Thermo-responsive injectable hydrogels from linear and star-shaped block copolymers composed of amino acid-derived vinyl polymer and poly(ethylene glycol) for biomedical applications

Abstract

Injectable hydrogels possess great potential in industrial, biomedical, and cosmetic applications. This study presents the synthesis and characterization of novel thermo-responsive injectable hydrogels derived from amino acid-derived vinyl polymer/polyethylene glycol (PEG) hybrid block copolymers. Two types of block copolymers, linear (1n, n = 101, 250, 321: chain length of amino acid-based polymer block) and star-shaped (tetra-branched 2n, n = 28, 66, 118), were successfully prepared via atom transfer radical polymerization of N-acryloyl-L-alanine methyl ester (NAAMe) using PEG macroinitiators, and their gelation behaviors were comprehensively explored. In a dilute aqueous solution (1 wt%), both linear and star polymers exhibited lower critical solution temperature behavior, with a transition temperature (T_t) of 20 °C. At higher polymer concentrations, hydrogels are formed for all polymers at temperatures above T_t, with star-shaped copolymers exhibiting significantly better gelation ability (minimum gelation concentration: 6 wt% (2₁₁₈) and 17 wt% (1₃₂₁)).
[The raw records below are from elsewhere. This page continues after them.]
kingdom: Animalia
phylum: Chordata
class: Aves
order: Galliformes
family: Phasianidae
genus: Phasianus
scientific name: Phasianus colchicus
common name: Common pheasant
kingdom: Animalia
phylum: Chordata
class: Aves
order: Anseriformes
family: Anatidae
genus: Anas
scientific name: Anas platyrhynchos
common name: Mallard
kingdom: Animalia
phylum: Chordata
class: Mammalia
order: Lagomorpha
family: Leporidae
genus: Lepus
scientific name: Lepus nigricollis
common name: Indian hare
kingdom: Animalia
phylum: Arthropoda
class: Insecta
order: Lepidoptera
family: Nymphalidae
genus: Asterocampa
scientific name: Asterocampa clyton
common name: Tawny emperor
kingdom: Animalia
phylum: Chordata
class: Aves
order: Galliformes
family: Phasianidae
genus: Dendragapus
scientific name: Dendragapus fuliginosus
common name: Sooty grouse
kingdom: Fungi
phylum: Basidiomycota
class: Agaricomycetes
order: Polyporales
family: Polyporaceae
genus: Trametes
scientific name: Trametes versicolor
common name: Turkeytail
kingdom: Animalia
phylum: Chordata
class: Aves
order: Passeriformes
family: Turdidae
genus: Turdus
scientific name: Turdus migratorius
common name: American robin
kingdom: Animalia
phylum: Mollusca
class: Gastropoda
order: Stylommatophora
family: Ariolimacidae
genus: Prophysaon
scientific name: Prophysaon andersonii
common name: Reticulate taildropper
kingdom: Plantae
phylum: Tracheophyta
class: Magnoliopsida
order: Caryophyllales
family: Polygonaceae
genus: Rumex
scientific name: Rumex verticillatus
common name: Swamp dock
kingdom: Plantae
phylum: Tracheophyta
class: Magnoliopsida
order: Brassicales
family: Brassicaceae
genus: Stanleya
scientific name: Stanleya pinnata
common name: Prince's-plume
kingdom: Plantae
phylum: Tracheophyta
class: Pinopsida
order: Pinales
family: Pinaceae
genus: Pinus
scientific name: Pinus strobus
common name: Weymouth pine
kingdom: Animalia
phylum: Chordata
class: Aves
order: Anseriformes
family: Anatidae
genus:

These block copolymers respond rapidly to temperature changes, facilitating instant gelation at body temperature through self-assembly, thus making them sophisticated injectable hydrogels. Structural factors, such as PNAAMe length and polymer shape, influence their self-assembled structure, including network density, enabling tunable mechanical properties of the gels. Furthermore, these block copolymers demonstrated good cytocompatibility and negligible macrophage activation. Thus, the PNAAMe/PEG block copolymers serve as efficient injectable three-dimensional-scaffolds for tissue engineering and controlled release.